İÇTİHAT YORUMU : Sözleşmenin uyarlanması ile ilgili verilmiş olan Yargıtay Hukuk Genel Kurulu’nun 28.11.2019, 2017/13-515 E. - 2019/1233 K. ve 14.09.2021, 2017/(13)3-2308 E. - 2021/994 K. sayılı kararında ve kararın karşı oyuna ilişkin olarak 09.03.2020 tarihinde “İçtihat Yorumu” olarak şu şekilde paylaşım yapmıştık.

“Kanımızca, ilk bakışta, Yargıtay Hukuk Genel Kurulu'nun 28 Kasım 2019 tarihli kararında ve karşı oyunda, basım yılına göre sıralanacak olursa; ARAT, Ayşe, Sözleşmenin Değişen Şartlara Uyarlanması, Ankara, 2006; TOPUZ, Seçkin, Türk - İsviçre ve Alman Borçlar Hukukunda Denge Bozulması ve İfa Güçlüğü Durumlarında Sözleşmeye Müdahale, Ankara, 2009; BAYSAL, Başak, Sözleşmenin Uyarlanması, İstanbul, 2009, CANBOLAT, Ferhat, Sözleşmelerde Amacın Gerçekleşmesi, Çökmesi ve Boşa Çıkması, Ankara, 2012 isimli ve künyeli eserlere yer verilmemesi büyük bir eksiklik olmuştur.

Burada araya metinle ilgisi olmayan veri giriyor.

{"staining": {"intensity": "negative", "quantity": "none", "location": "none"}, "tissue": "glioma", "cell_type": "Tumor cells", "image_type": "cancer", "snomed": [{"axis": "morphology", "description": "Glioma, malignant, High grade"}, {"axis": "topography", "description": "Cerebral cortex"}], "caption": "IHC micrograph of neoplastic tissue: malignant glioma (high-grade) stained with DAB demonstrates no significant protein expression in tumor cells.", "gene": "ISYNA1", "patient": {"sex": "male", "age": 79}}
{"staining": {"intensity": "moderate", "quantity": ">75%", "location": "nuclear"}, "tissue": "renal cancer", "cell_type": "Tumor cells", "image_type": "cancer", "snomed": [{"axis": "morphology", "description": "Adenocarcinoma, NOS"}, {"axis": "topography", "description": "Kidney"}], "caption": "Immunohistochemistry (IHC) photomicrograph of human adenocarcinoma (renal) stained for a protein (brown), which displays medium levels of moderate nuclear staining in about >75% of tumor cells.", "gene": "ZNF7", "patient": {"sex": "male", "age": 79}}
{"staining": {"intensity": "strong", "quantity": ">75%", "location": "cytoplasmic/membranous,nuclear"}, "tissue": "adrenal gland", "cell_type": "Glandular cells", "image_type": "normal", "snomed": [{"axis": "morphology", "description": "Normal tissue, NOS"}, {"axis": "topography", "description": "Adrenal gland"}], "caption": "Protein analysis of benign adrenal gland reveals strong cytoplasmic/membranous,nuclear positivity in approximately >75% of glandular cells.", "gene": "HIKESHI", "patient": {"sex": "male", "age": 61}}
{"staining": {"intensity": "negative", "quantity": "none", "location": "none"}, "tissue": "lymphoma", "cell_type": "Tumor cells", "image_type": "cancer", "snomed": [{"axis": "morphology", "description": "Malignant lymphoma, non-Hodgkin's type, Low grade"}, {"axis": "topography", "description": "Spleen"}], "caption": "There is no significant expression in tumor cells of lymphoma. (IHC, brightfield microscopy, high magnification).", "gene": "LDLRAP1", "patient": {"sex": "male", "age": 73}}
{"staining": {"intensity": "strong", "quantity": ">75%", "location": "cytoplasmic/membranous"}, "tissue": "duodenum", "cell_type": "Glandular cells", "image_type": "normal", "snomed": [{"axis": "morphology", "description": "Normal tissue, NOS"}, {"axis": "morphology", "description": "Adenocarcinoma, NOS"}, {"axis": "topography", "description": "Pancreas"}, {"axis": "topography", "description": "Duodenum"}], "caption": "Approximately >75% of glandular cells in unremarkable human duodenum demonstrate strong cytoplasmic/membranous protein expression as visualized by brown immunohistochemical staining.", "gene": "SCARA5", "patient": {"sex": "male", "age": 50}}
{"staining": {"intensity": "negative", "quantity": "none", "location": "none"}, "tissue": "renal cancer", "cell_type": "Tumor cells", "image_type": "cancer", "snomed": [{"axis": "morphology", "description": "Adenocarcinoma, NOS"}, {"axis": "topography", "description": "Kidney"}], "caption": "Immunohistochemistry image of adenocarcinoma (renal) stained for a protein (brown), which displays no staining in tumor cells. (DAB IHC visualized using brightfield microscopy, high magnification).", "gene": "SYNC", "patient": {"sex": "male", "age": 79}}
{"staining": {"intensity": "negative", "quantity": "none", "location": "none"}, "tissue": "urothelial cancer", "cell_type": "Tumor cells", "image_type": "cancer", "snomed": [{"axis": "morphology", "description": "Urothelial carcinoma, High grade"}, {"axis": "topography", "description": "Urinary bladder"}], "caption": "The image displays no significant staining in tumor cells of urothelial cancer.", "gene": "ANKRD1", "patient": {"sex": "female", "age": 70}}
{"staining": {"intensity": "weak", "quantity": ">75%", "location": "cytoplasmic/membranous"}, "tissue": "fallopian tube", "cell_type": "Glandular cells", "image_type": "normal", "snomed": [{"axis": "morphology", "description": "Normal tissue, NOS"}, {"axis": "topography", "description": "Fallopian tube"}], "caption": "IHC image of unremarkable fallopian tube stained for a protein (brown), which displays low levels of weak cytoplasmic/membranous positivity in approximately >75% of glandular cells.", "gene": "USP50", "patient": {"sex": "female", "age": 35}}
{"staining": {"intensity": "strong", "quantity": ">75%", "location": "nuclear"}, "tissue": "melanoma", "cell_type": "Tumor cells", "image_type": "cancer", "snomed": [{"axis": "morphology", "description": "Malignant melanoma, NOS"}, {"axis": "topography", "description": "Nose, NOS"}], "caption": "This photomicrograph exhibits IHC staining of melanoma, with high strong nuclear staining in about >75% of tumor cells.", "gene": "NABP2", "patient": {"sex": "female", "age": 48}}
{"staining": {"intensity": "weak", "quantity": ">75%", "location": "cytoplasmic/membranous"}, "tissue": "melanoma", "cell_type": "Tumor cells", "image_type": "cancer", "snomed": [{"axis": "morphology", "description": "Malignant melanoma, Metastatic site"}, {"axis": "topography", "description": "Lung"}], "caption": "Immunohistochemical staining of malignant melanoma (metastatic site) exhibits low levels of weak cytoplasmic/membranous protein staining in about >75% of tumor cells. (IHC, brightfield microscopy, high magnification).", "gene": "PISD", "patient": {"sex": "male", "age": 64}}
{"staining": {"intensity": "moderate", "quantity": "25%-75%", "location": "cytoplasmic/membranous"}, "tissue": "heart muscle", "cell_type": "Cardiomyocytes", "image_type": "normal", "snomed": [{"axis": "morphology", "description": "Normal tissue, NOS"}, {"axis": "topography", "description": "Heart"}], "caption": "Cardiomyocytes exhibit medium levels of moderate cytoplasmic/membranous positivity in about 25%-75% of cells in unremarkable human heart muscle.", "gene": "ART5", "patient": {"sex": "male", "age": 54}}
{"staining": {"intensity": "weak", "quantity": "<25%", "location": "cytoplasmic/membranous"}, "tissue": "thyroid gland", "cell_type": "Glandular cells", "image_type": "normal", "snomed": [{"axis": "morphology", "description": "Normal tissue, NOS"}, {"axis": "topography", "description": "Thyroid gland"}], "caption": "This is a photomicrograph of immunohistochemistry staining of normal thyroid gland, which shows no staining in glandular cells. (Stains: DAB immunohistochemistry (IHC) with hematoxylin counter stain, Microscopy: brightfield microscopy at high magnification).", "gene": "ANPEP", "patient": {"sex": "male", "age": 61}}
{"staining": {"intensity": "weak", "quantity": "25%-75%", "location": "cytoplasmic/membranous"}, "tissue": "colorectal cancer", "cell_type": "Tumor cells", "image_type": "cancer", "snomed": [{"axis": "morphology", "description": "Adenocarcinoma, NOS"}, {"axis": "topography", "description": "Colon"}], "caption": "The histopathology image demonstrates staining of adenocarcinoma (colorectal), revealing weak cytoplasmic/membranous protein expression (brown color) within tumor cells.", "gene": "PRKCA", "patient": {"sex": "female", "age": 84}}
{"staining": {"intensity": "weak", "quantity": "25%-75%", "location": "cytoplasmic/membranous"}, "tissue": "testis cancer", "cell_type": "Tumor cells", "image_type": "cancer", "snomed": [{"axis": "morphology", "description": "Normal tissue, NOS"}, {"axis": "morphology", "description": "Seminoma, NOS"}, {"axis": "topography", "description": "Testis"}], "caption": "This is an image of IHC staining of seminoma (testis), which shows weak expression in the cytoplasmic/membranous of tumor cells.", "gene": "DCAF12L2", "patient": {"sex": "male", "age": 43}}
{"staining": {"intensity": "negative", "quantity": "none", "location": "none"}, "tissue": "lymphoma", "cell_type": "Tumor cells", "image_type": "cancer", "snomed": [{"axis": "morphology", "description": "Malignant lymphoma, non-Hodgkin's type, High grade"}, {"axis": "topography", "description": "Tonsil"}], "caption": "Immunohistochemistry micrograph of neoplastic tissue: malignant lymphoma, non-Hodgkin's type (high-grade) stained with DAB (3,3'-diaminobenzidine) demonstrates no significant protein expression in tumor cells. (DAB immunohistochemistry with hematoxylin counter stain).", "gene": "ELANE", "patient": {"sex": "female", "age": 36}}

Yine, basım yılına göre sıralanacak olursa; YILMAZ, Süleyman, Dövize Endeksli Tüketici Kredilerinde Uyarlama Sorunu ve Yargıtay’ın Bakışı, AÜHFD, C: 59, Y: 2010, S: 1, s. 131-172; KARAMERCAN, Fatih, Dövize Endeksli Tüketici Kredilerinde Tüketicilerin Açmış Olduğu Sözleşmenin Uyarlanması Davaları İle İlgili Uygulama Sorunları ve Yargıtay’ın Tutumu, Terazi Hukuk Dergisi, S: 78, Y: 2013, s. 81-88; TÜZÜNER, Özlem; ÖZ, Kerem, Aşırı İfa Güçlüğüne İlişkin İçtihat İncelemesi, Ankara Barosu Dergisi, Y: 2015, S: 3, s. 421-470 künyeli ve isimli makalelere de yer verilmemesi büyük bir eksiklik olmuştur.”

Yargıtay Hukuk Genel Kurulu’nun 05.10.2022, 2020/3-687 E. - 2022/1259 K. sayılı kararında, sözleşmenin uyarlanması ile bağlantılı olarak bu tür davaların temelini teşkil eden TBK m. 138 hükmünde düzenlenen aşırı ifa güçlüğüne ilişkin hususların araştırılması ve incelenmesi yönünden bozma tesis edilmiştir.

Yargıtay Hukuk Genel Kurulu’nun 05.10.2022 tarihli kararında, daha önceki verilmiş kararlarda olduğu gibi 2005 yılından sonra sözleşmenin uyarlanması ile ilgili yapılmış çalışmaların göz ardı edilmesinin yanı sıra 09.03.2020 tarihinden günümüze kadar sözleşmenin uyarlanması ile ilgili olarak (basım yılına göre sıralanacak olursa) belirtilen eserlerin de dikkate alınmaması büyük bir eksiklik olmuştur.

ŞAHİN, Hale, Mücbir Sebep Nedeniyle Borcun İfa Edilememesi, Ankara, 2020; TİLE, Latif, Uyarlama Sebebi Olarak Aşırı İfa Güçlüğü, Ankara, 2021; ÇAVDAR, Pelin, Karşılıklı Borç Yükleyen Sözleşmelerde İfa Güçsüzlüğü ve Hukuki Sonuçları (TBK md. 98), İstanbul, 2021; ŞAFAK SARIKAYA, Esma Elif, Teorik Boyutuyla İfa İmkânsızlığı, İstanbul, 2022; GÜMÜŞ, Mustafa Alper, Teorisiyle ve Yargıtay Uygulamasıyla Sözleşmenin Uyarlanması (TBK m. 138), Ankara, 2022.

BİLGİ : 05.10.2022 tarihinde henüz basılmamış, günümüz tarihi ile basılmış ve daha sonra verilecek kararlara öneri anlamında “ALTIN ŞAHİN, Hayrunnisa, Türk Borçlar Kanunu Çerçevesinde Karşılıklı Borç Yükleyen Sözleşmelerde Borçlunun İfa Güçsüzlüğü, Ankara, 2022” künyeli ve isimli eserin de bulunduğunu belirtmek isteriz.